### TASK OBJECTIVE
Please reproduce the records, omitting nothing and changing nothing.

Stored data entries:
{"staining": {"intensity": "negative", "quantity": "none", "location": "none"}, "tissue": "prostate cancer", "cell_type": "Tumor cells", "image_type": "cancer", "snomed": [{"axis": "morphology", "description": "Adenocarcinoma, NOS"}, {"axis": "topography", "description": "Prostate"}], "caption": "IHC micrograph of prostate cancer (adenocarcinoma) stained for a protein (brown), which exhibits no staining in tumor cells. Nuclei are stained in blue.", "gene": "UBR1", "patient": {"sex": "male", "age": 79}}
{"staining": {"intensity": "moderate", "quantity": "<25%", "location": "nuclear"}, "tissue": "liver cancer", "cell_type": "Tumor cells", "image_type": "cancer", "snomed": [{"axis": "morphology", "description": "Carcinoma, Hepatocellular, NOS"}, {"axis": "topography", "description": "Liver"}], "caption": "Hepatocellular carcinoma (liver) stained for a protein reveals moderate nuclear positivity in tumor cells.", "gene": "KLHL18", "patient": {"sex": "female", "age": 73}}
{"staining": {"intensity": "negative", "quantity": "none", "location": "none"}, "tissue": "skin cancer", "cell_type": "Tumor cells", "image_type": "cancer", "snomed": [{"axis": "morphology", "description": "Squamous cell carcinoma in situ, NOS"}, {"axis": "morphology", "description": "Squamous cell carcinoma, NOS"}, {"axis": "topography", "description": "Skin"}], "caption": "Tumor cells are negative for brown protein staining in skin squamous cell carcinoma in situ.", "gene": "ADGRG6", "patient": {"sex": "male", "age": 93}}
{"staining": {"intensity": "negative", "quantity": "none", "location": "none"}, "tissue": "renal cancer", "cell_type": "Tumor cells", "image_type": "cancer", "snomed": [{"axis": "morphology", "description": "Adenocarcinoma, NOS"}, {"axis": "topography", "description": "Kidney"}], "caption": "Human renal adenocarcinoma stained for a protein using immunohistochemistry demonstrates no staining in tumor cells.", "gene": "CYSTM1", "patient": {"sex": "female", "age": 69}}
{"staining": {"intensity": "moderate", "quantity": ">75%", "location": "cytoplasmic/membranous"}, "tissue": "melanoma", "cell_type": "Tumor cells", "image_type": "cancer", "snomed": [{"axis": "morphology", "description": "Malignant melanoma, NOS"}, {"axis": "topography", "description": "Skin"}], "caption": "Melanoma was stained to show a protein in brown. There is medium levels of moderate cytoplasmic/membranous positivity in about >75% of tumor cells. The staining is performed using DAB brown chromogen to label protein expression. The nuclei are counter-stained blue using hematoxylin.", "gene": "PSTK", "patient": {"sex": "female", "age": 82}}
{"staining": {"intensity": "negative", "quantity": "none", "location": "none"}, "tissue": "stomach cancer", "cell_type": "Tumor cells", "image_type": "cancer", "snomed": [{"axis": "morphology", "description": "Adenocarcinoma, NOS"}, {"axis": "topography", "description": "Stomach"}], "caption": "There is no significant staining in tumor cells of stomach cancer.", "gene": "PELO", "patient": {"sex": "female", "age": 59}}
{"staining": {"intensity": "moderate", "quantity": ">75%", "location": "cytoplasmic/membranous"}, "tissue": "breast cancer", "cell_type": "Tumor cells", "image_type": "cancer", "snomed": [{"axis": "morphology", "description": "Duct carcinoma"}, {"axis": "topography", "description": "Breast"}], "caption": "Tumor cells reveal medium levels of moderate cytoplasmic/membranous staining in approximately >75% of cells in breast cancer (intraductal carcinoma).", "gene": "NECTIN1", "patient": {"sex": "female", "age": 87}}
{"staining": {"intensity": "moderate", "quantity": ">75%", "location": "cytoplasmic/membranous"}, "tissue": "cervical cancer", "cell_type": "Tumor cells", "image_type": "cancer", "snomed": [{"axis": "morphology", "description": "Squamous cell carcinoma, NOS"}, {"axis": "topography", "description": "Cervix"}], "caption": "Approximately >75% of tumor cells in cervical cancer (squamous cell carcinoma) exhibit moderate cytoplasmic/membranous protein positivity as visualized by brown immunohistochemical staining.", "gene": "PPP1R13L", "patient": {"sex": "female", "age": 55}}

### RESULT OF THIS TASK
{"staining": {"intensity": "negative", "quantity": "none", "location": "none"}, "tissue": "prostate cancer", "cell_type": "Tumor cells", "image_type": "cancer", "snomed": [{"axis": "morphology", "description": "Adenocarcinoma, NOS"}, {"axis": "topography", "description": "Prostate"}], "caption": "IHC micrograph of prostate cancer (adenocarcinoma) stained for a protein (brown), which exhibits no staining in tumor cells. Nuclei are stained in blue.", "gene": "UBR1", "patient": {"sex": "male", "age": 79}}
{"staining": {"intensity": "moderate", "quantity": "<25%", "location": "nuclear"}, "tissue": "liver cancer", "cell_type": "Tumor cells", "image_type": "cancer", "snomed": [{"axis": "morphology", "description": "Carcinoma, Hepatocellular, NOS"}, {"axis": "topography", "description": "Liver"}], "caption": "Hepatocellular carcinoma (liver) stained for a protein reveals moderate nuclear positivity in tumor cells.", "gene": "KLHL18", "patient": {"sex": "female", "age": 73}}
{"staining": {"intensity": "negative", "quantity": "none", "location": "none"}, "tissue": "skin cancer", "cell_type": "Tumor cells", "image_type": "cancer", "snomed": [{"axis": "morphology", "description": "Squamous cell carcinoma in situ, NOS"}, {"axis": "morphology", "description": "Squamous cell carcinoma, NOS"}, {"axis": "topography", "description": "Skin"}], "caption": "Tumor cells are negative for brown protein staining in skin squamous cell carcinoma in situ.", "gene": "ADGRG6", "patient": {"sex": "male", "age": 93}}
{"staining": {"intensity": "negative", "quantity": "none", "location": "none"}, "tissue": "renal cancer", "cell_type": "Tumor cells", "image_type": "cancer", "snomed": [{"axis": "morphology", "description": "Adenocarcinoma, NOS"}, {"axis": "topography", "description": "Kidney"}], "caption": "Human renal adenocarcinoma stained for a protein using immunohistochemistry demonstrates no staining in tumor cells.", "gene": "CYSTM1", "patient": {"sex": "female", "age": 69}}
{"staining": {"intensity": "moderate", "quantity": ">75%", "location": "cytoplasmic/membranous"}, "tissue": "melanoma", "cell_type": "Tumor cells", "image_type": "cancer", "snomed": [{"axis": "morphology", "description": "Malignant melanoma, NOS"}, {"axis": "topography", "description": "Skin"}], "caption": "Melanoma was stained to show a protein in brown. There is medium levels of moderate cytoplasmic/membranous positivity in about >75% of tumor cells. The staining is performed using DAB brown chromogen to label protein expression. The nuclei are counter-stained blue using hematoxylin.", "gene": "PSTK", "patient": {"sex": "female", "age": 82}}
{"staining": {"intensity": "negative", "quantity": "none", "location": "none"}, "tissue": "stomach cancer", "cell_type": "Tumor cells", "image_type": "cancer", "snomed": [{"axis": "morphology", "description": "Adenocarcinoma, NOS"}, {"axis": "topography", "description": "Stomach"}], "caption": "There is no significant staining in tumor cells of stomach cancer.", "gene": "PELO", "patient": {"sex": "female", "age": 59}}
{"staining": {"intensity": "moderate", "quantity": ">75%", "location": "cytoplasmic/membranous"}, "tissue": "breast cancer", "cell_type": "Tumor cells", "image_type": "cancer", "snomed": [{"axis": "morphology", "description": "Duct carcinoma"}, {"axis": "topography", "description": "Breast"}], "caption": "Tumor cells reveal medium levels of moderate cytoplasmic/membranous staining in approximately >75% of cells in breast cancer (intraductal carcinoma).", "gene": "NECTIN1", "patient": {"sex": "female", "age": 87}}
{"staining": {"intensity": "moderate", "quantity": ">75%", "location": "cytoplasmic/membranous"}, "tissue": "cervical cancer", "cell_type": "Tumor cells", "image_type": "cancer", "snomed": [{"axis": "morphology", "description": "Squamous cell carcinoma, NOS"}, {"axis": "topography", "description": "Cervix"}], "caption": "Approximately >75% of tumor cells in cervical cancer (squamous cell carcinoma) exhibit moderate cytoplasmic/membranous protein positivity as visualized by brown immunohistochemical staining.", "gene": "PPP1R13L", "patient": {"sex": "female", "age": 55}}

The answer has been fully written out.